_TASK DESCRIPTION_.
Rewrite the lines of the records from the line with "class: Lecanoromycetes" through the end of the records, renaming "common name" to "vernacular name" and leaving everything else unchanged. Give only those lines, and leave the pictures out.
-- START OF SUPPLIED RECORDS --
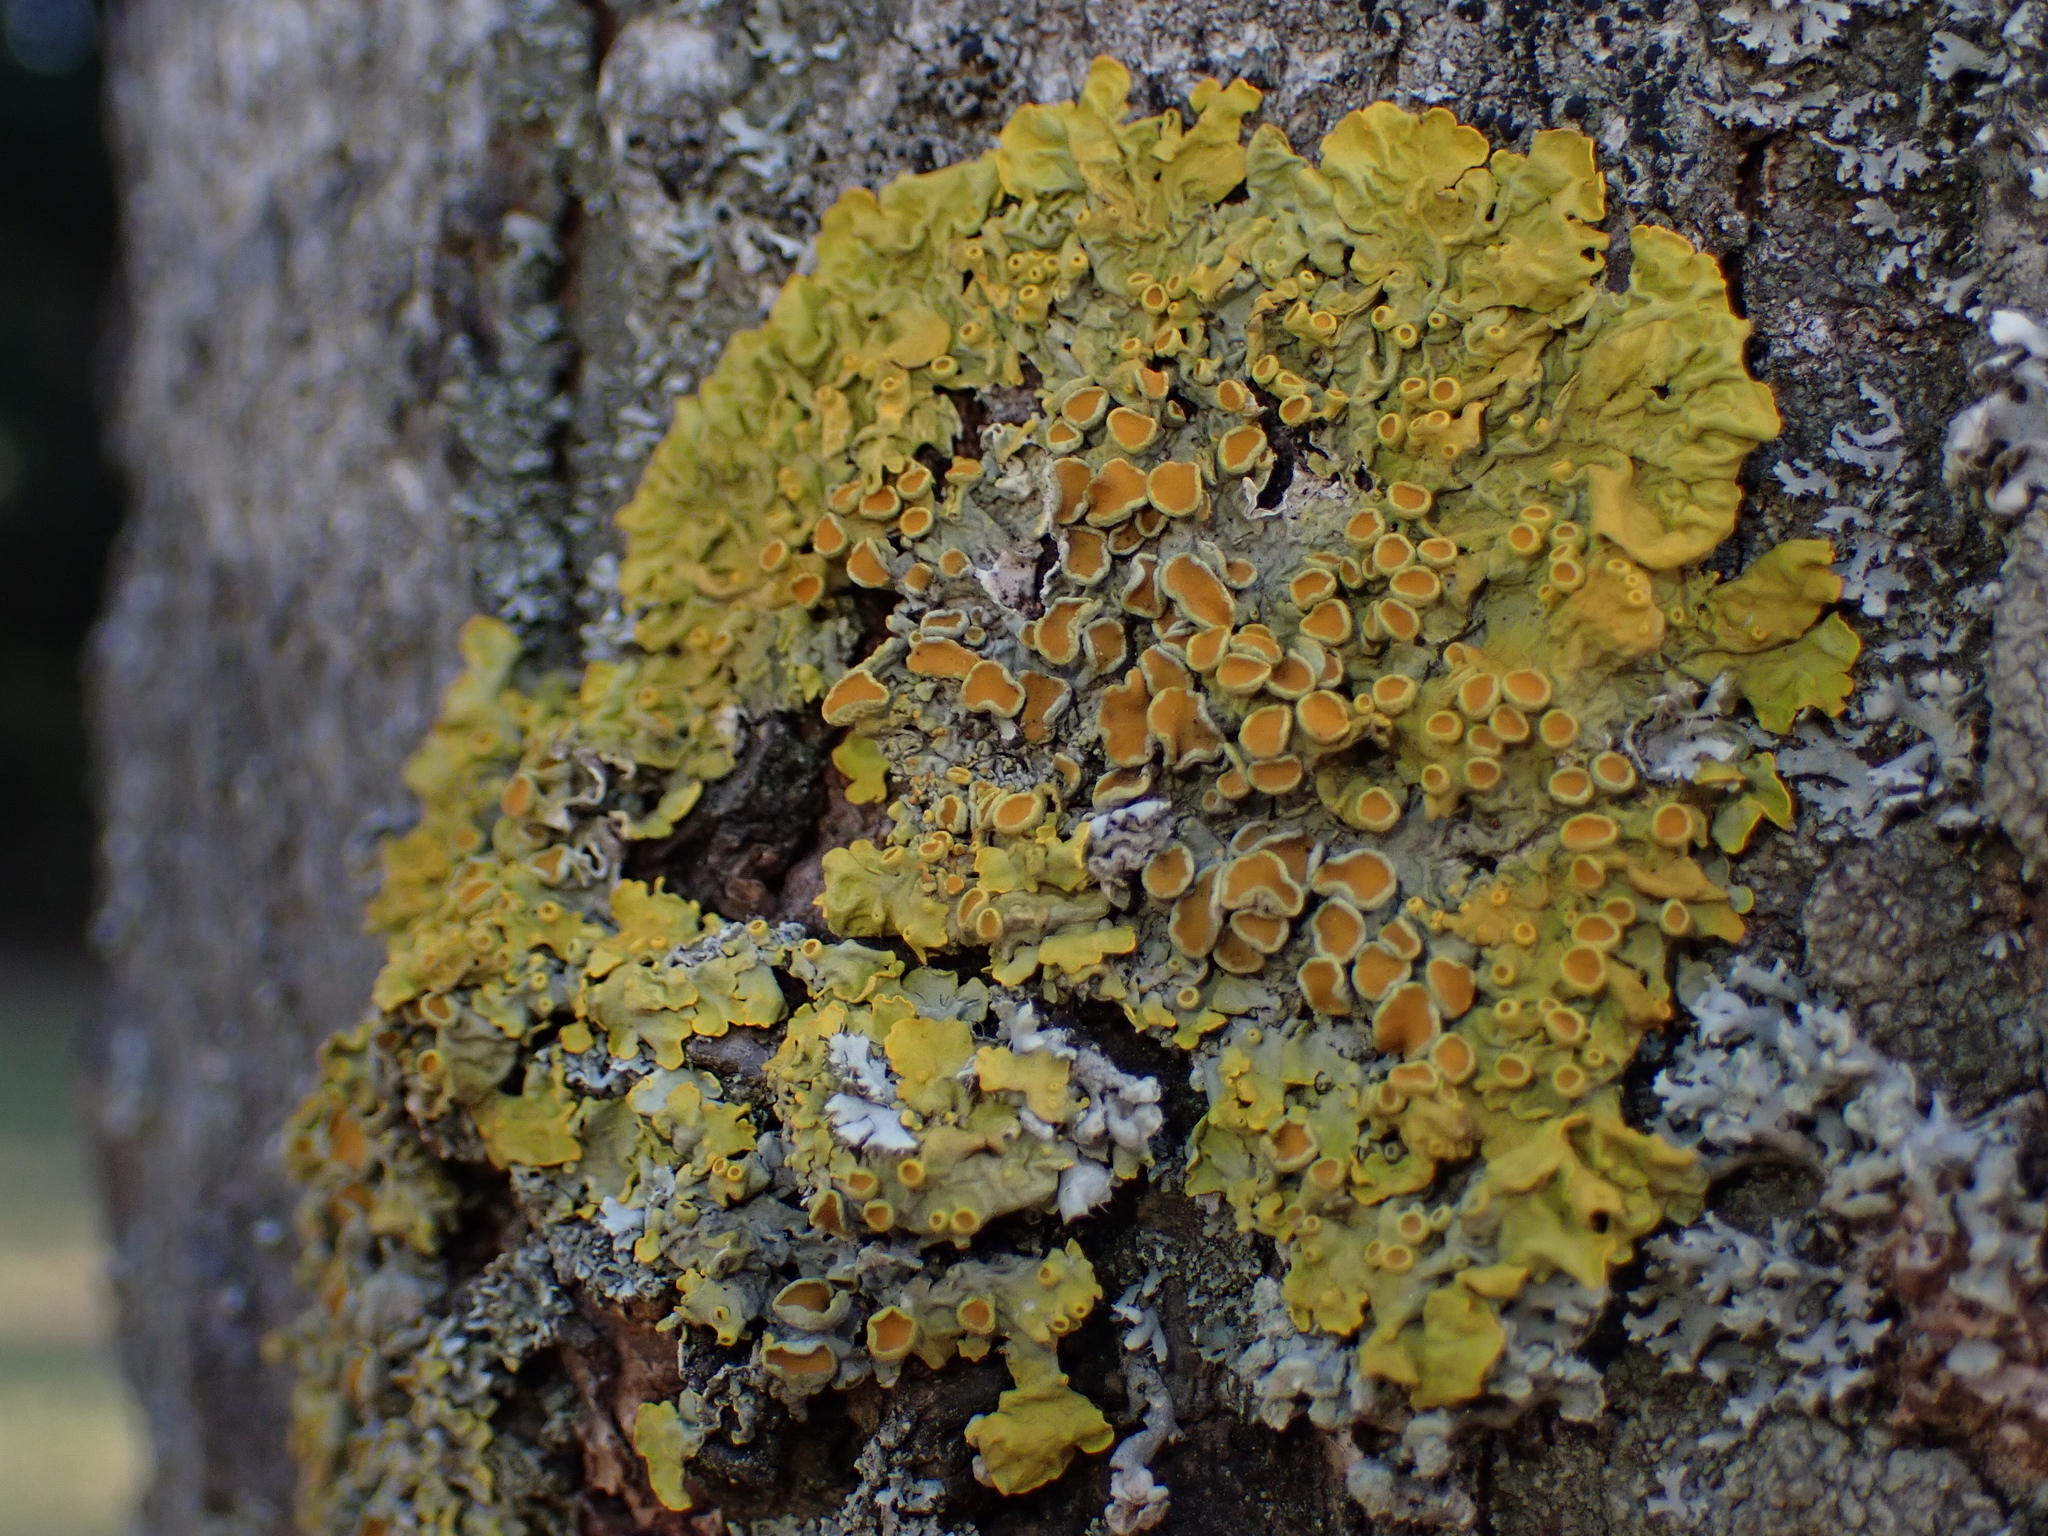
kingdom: Fungi
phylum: Ascomycota
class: Lecanoromycetes
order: Teloschistales
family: Teloschistaceae
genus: Xanthoria
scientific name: Xanthoria parietina
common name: Common orange lichen
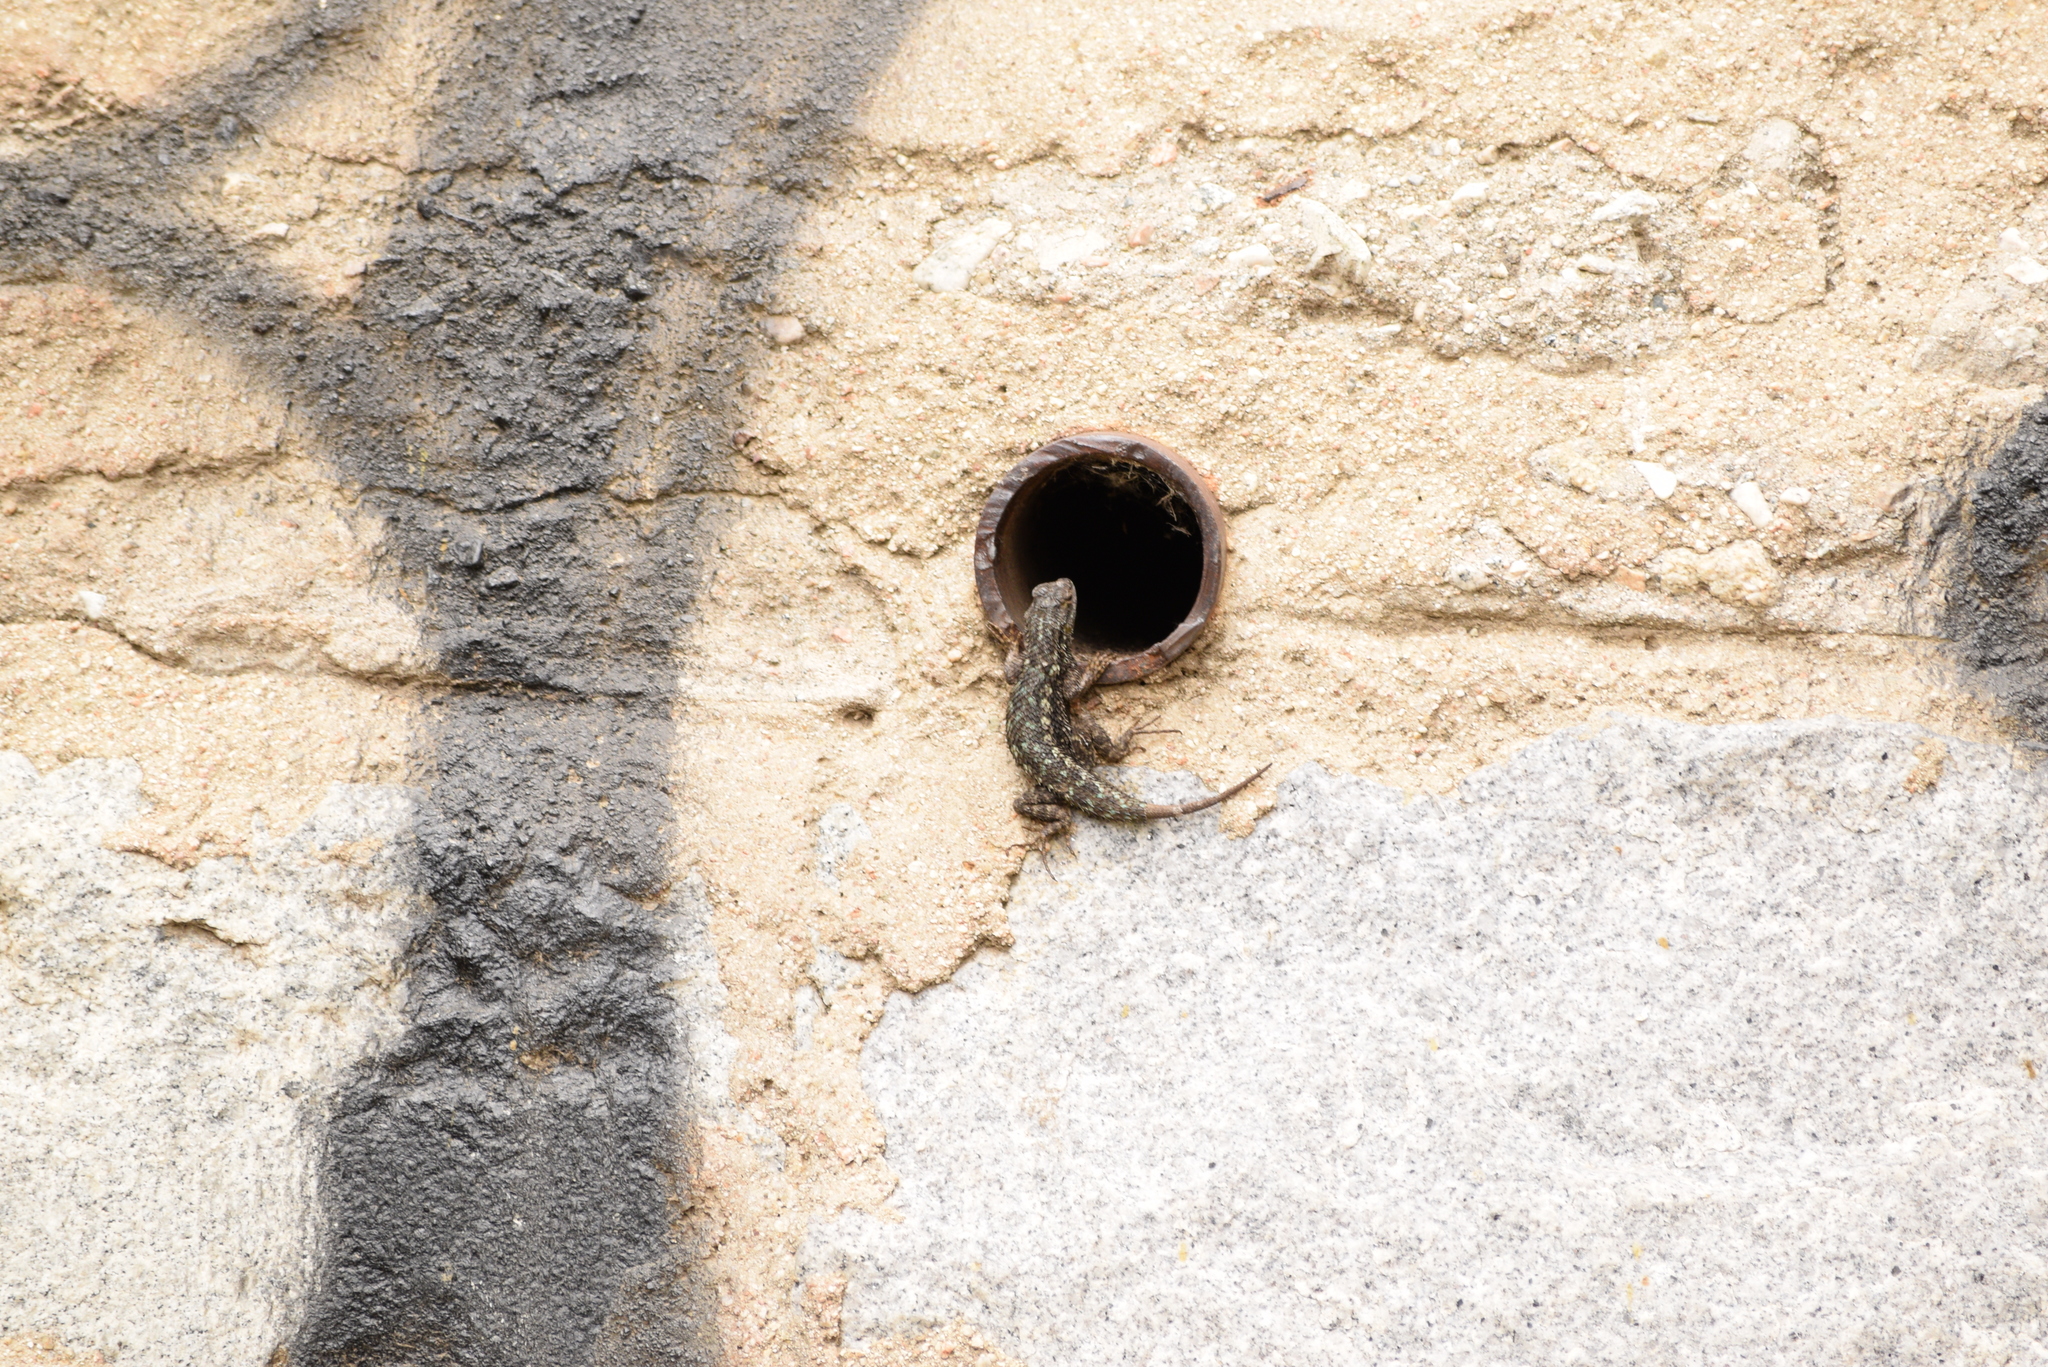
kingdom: Animalia
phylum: Chordata
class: Squamata
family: Phrynosomatidae
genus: Sceloporus
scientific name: Sceloporus occidentalis
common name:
-- END OF SUPPLIED RECORDS --
_CORRECT OUTPUT_.
class: Lecanoromycetes
order: Teloschistales
family: Teloschistaceae
genus: Xanthoria
scientific name: Xanthoria parietina
vernacular name: Common orange lichen
kingdom: Animalia
phylum: Chordata
class: Squamata
family: Phrynosomatidae
genus: Sceloporus
scientific name: Sceloporus occidentalis
vernacular name:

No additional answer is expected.